The main reason Hanson is worried about New Hampshire's new PFAS standards is that the biosolids he uses come from wastewater treatment plants.
They're not currently required to treat for PFAS -- which can wind up concentrated in what we flush down our toilets, the same stuff that's used to make this fertilizer.
New Hampshire will soon begin planning new surface water standards for PFAS, which would affect wastewater plants that send their treated effluent out to rivers. It could increase the cost of biosolids, steering people like Hanson back to the commercial fertilizers he sees as less eco-friendly.
But the larger issue is that biosolids users like Hanson are typically spreading at least low levels of PFAS on their fields, according to data collected by a local industry group.
More and more, these biosolids users are being accused of causing PFAS contamination. It was recently found in drinking water wells in Kingston near a field spread with biosolids. The company that managed the field wound up shutting down.
In states like Maine and New Mexico, biosolids are thought to have contaminated dairy cows' milk -- after the cattle grazed from fields fertilized with the stuff. That led to swift regulatory action, alarming the biosolids industry in New Hampshire.
Hanson worries that tighter regulations will put people like him on the hook unfairly for even more PFAS cleanup.
"We've lived with these chemicals for, what, seventy years, give or take? And suddenly we're just having this realization about 'em. I don't know how much of an impact they make -- doesn't seem like a lot," he says. "And to just start taking rash actions, I don't think is prudent, based on what the actual risk is."

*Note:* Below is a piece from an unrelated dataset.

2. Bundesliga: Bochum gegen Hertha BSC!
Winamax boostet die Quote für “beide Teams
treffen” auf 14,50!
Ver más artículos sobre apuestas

Hanson's biosolids supplier is RMI, a fertilizer company in Holderness. He's also on RMI's board with its president, Shelagh Connelly. The company is also part of the 3M suit.
Connelly argues there's just not enough data to convince her that it's worth making the changes the state estimates will cost towns and businesses tens of millions of dollars.
"We are rushing to say we're going to implement these standards just to be safe," she says. "And I say to you, do you know what it's going to cost 'just to be safe?'"
COUNTER-SUITS AND COSTS
The biggest immediate cost will be for local water districts. That's why the Plymouth Village Water and Sewer District is the final plaintiff in the 3M suit.
Superintendent Jason Randall says it's hard to imagine eradicating PFAS from his system single-handedly, since the chemicals were, and in some cases still are, found in so many commonly used products.
"There's habits that we need to change as a society in order to make these regulations and the levels permitted acceptable and viable for our communities," Randall says.
3M helped put these PFAS-based products like Teflon and Gore-Tex into Americans' lives. The company initiated the lawsuit against New Hampshire and invited the local parties to join.
The company didn't want to be interviewed, but says in a statement: “We believe the development of drinking water standards should follow appropriate regulatory processes and be supported by the best available science."
They say New Hampshire didn't do either of those things in writing its new rules.
But unless a judge grants 3M's request for an injunction, those rules will stay in effect. Public water systems, including Plymouth's, will have to file their first quarterly PFAS testing results by the end of December. From there, they'll get a sense of how much treatment might cost.
And more money could come through for that in the future -- from the state legislature or federal grants, or through court.
Here again, New Hampshire takes a cue from Minnesota. That state got $850 million in a water contamination settlement with 3M last year.